**Stored data**
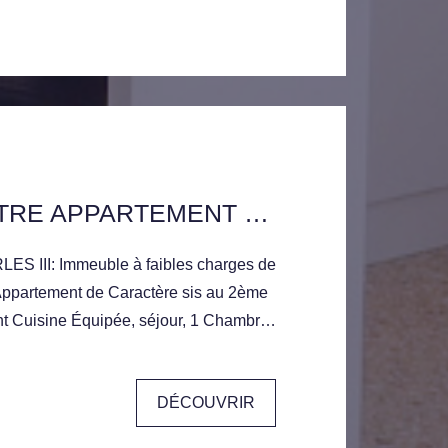
NANCY CENTRE APPARTEMENT DE CARACTERE
 Appartement de Caractère sis au 2ème
ant Cuisine Équipée, séjour, 1 Chambre,
Libre de Suite.
DÉCOUVRIR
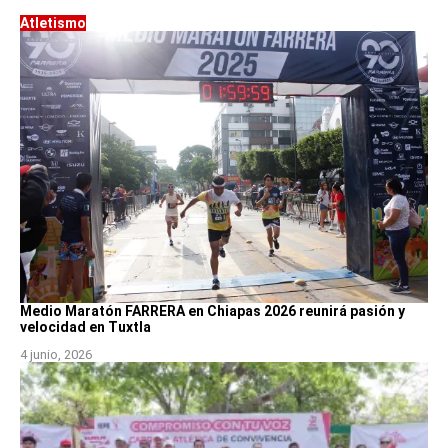
Atletismo
Medio Maratón FARRERA en Chiapas 2026 reunirá pasión y
velocidad en Tuxtla
4 junio, 2026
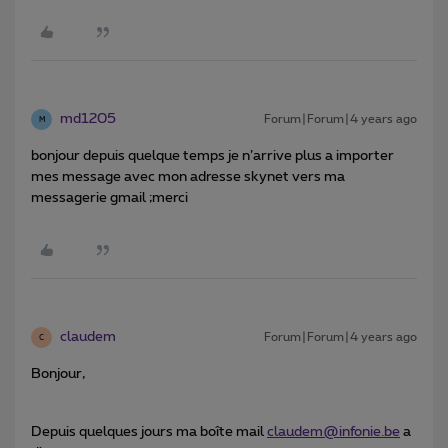
md1205
Forum|Forum|4 years ago
M
bonjour depuis quelque temps je n’arrive plus a importer
mes message avec mon adresse skynet vers ma
messagerie gmail ;merci
claudem
Forum|Forum|4 years ago
C
Bonjour,
Depuis quelques jours ma boîte mail
claudem@infonie.be
a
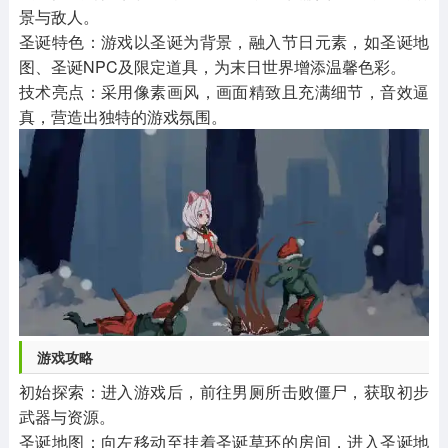
景与敌人。
圣诞特色：游戏以圣诞为背景，融入节日元素，如圣诞地
图、圣诞NPC及限定道具，为末日世界增添温馨色彩。
技术亮点：采用像素画风，画面精致且充满细节，音效逼
真，营造出独特的游戏氛围。
游戏攻略
初始探索：进入游戏后，前往男厕所击败僵尸，获取初步
武器与资源。
圣诞地图：向左移动至挂着圣诞草环的房间，进入圣诞地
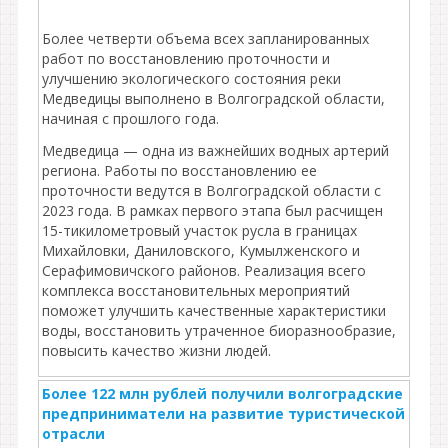
Более четверти объема всех запланированных
работ по восстановлению проточности и
улучшению экологического состояния реки
Медведицы выполнено в Волгоградской области,
начиная с прошлого года.
Медведица — одна из важнейших водных артерий
региона. Работы по восстановлению ее
проточности ведутся в Волгоградской области с
2023 года. В рамках первого этапа был расчищен
15-тикилометровый участок русла в границах
Михайловки, Даниловского, Кумылженского и
Серафимовичского районов. Реализация всего
комплекса восстановительных мероприятий
поможет улучшить качественные характеристики
воды, восстановить утраченное биоразнообразие,
повысить качество жизни людей.
Более 122 млн рублей получили волгоградские
предприниматели на развитие туристической
отрасли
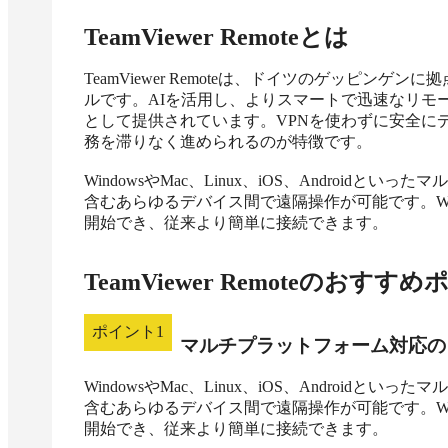
TeamViewer Remote
とは
TeamViewer Remoteは、ドイツのゲッピンゲン
ルです。AIを活用し、よりスマートで迅速なリモ
として提供されています。VPNを使わずに安全に
務を滞りなく進められるのが特徴です。

WindowsやMac、Linux、iOS、Androi
含むあらゆるデバイス間で遠隔操作が可能です。W
開始でき、従来より簡単に接続できます。
TeamViewer Remote
のおすすめ
ポイント
1
マルチプラットフォーム対応の
WindowsやMac、Linux、iOS、Androi
含むあらゆるデバイス間で遠隔操作が可能です。W
開始でき、従来より簡単に接続できます。
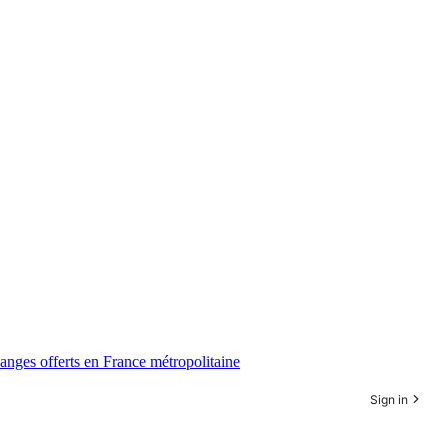
anges offerts en France métropolitaine
Sign in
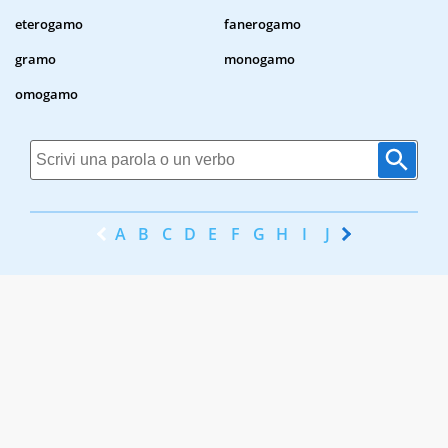
eterogamo
fanerogamo
gramo
monogamo
omogamo
A
B
C
D
E
F
G
H
I
J
K
L
M
N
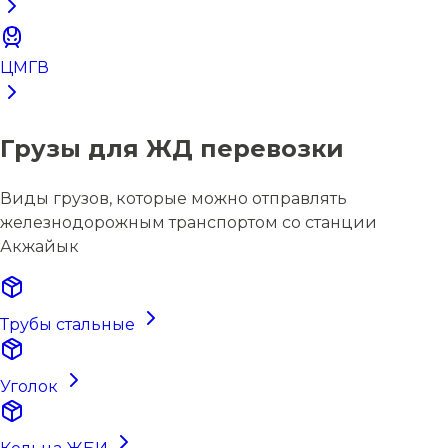
ЦМГВ
Грузы для ЖД перевозки
Виды грузов, которые можно отправлять
железнодорожным транспортом со станции
Акжайык
Трубы стальные
Уголок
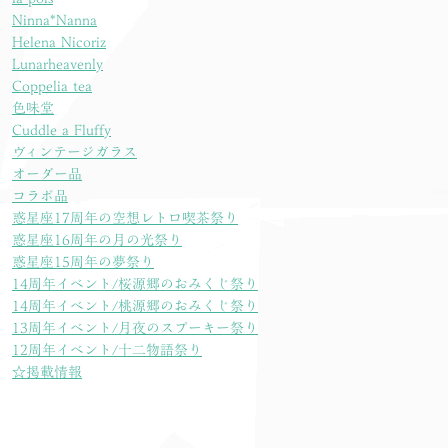
Ninna*Nanna
Helena Nicoriz
Lunarheavenly
Coppelia tea
色味堂
Cuddle a Fluffy
ヴィンテージガラス
オーダー品
コラボ品
惑星座17周年の空想レトロ喫茶祭り
惑星座16周年の月の光祭り
惑星座15周年の夢祭り
14周年イベント/桜源郷のおみくじ祭り
14周年イベント/桃源郷のおみくじ祭り
13周年イベント/月夜のスプーキー祭り
12周年イベント/十二物語祭り
☆掲載情報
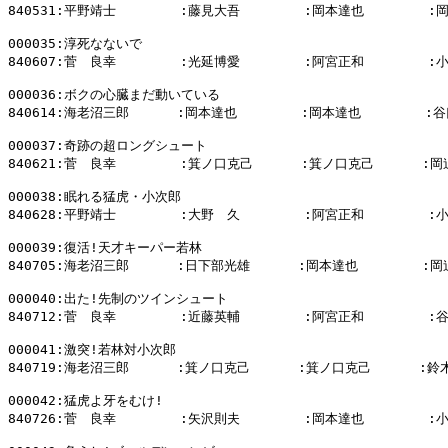
840531:平野靖士        :藤見大吾        :岡本達也        :
000035:淳死なないで

840607:菅　良幸        :光延博愛        :阿宮正和        :
000036:ボクの心臓まだ動いている

840614:海老沼三郎      :岡本達也        :岡本達也        :谷
000037:奇跡の超ロングシュート

840621:菅　良幸        :箕ノ口克己      :箕ノ口克己      :岡
000038:眠れる猛虎・小次郎

840628:平野靖士        :大野　久        :阿宮正和        :
000039:復活!天才キーパー若林

840705:海老沼三郎      :日下部光雄      :岡本達也        :岡
000040:出た!先制のツインシュート

840712:菅　良幸        :近藤英輔        :阿宮正和        :
000041:激突!若林対小次郎

840719:海老沼三郎      :箕ノ口克己      :箕ノ口克己      :鈴
000042:猛虎よ牙をむけ!

840726:菅　良幸        :矢沢則夫        :岡本達也        :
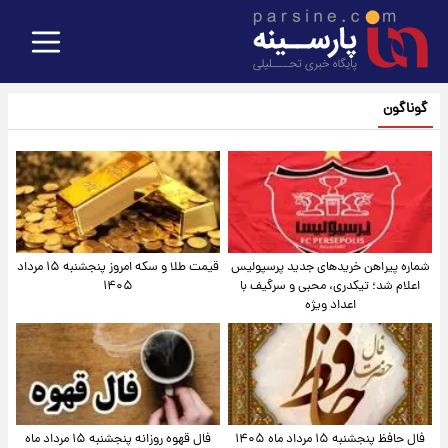
گوناگون
شماره پیراهن خریدهای جدید پرسپولیس
قیمت طلا و سکه امروز پنجشنبه ۱۵ مرداد
اعلام شد؛ تیکدری، محبی و سرگیف با
۱۴۰۵
اعداد ویژه
فال حافظ پنجشنبه ۱۵ مرداد ماه ۱۴۰۵
فال قهوه روزانه پنجشنبه ۱۵ مرداد ماه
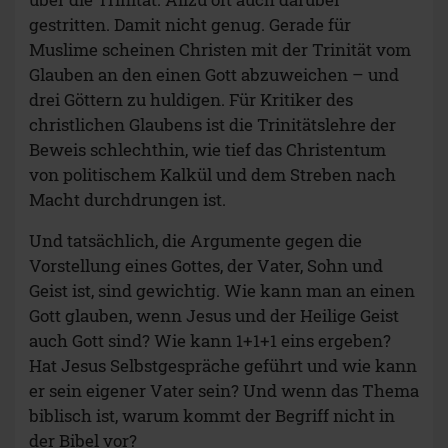
gestritten. Damit nicht genug. Gerade für
Muslime scheinen Christen mit der Trinität vom
Glauben an den einen Gott abzuweichen – und
drei Göttern zu huldigen. Für Kritiker des
christlichen Glaubens ist die Trinitätslehre der
Beweis schlechthin, wie tief das Christentum
von politischem Kalkül und dem Streben nach
Macht durchdrungen ist.
Und tatsächlich, die Argumente gegen die
Vorstellung eines Gottes, der Vater, Sohn und
Geist ist, sind gewichtig. Wie kann man an einen
Gott glauben, wenn Jesus und der Heilige Geist
auch Gott sind? Wie kann 1+1+1 eins ergeben?
Hat Jesus Selbstgespräche geführt und wie kann
er sein eigener Vater sein? Und wenn das Thema
biblisch ist, warum kommt der Begriff nicht in
der Bibel vor?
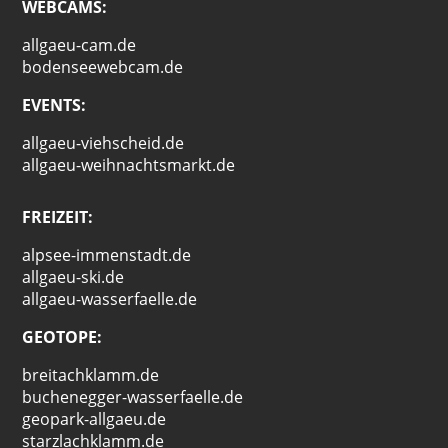
WEBCAMS:
allgaeu-cam.de
bodenseewebcam.de
EVENTS:
allgaeu-viehscheid.de
allgaeu-weihnachtsmarkt.de
FREIZEIT:
alpsee-immenstadt.de
allgaeu-ski.de
allgaeu-wasserfaelle.de
GEOTOPE:
breitachklamm.de
buchenegger-wasserfaelle.de
geopark-allgaeu.de
starzlachklamm.de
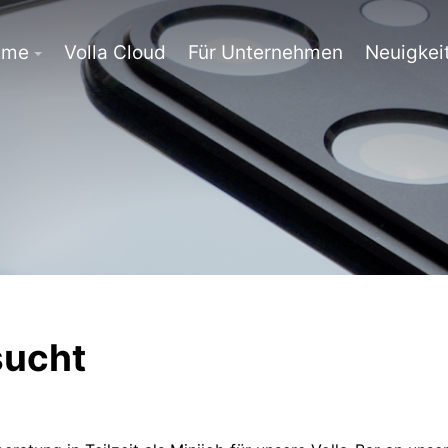
eme
Volla Cloud
Für Unternehmen
Neuigkei
sucht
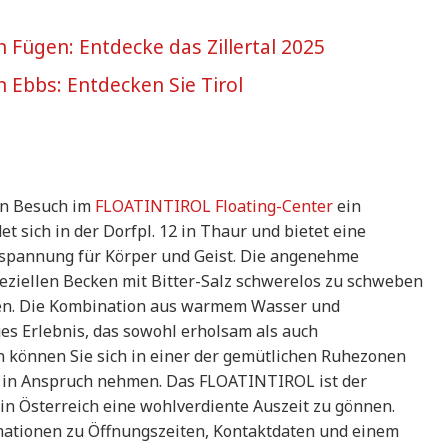
in Fügen: Entdecke das Zillertal 2025
in Ebbs: Entdecken Sie Tirol
ein Besuch im
FLOATINTIROL Floating-Center
ein
 sich in der Dorfpl. 12 in Thaur und bietet eine
tspannung für Körper und Geist. Die angenehme
eziellen Becken mit Bitter-Salz schwerelos zu schweben
assen. Die Kombination aus warmem Wasser und
ges Erlebnis, das sowohl erholsam als auch
ion können Sie sich in einer der gemütlichen Ruhezonen
 in Anspruch nehmen. Das FLOATINTIROL ist der
in Österreich eine wohlverdiente Auszeit zu gönnen.
mationen zu Öffnungszeiten, Kontaktdaten und einem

**Exercise description**
Where a line of the entries contains the word "kann", copy that line.

**Exercise result**
Geist ist, sind gewichtig. Wie kann man an einen
auch Gott sind? Wie kann 1+1+1 eins ergeben?
Hat Jesus Selbstgespräche geführt und wie kann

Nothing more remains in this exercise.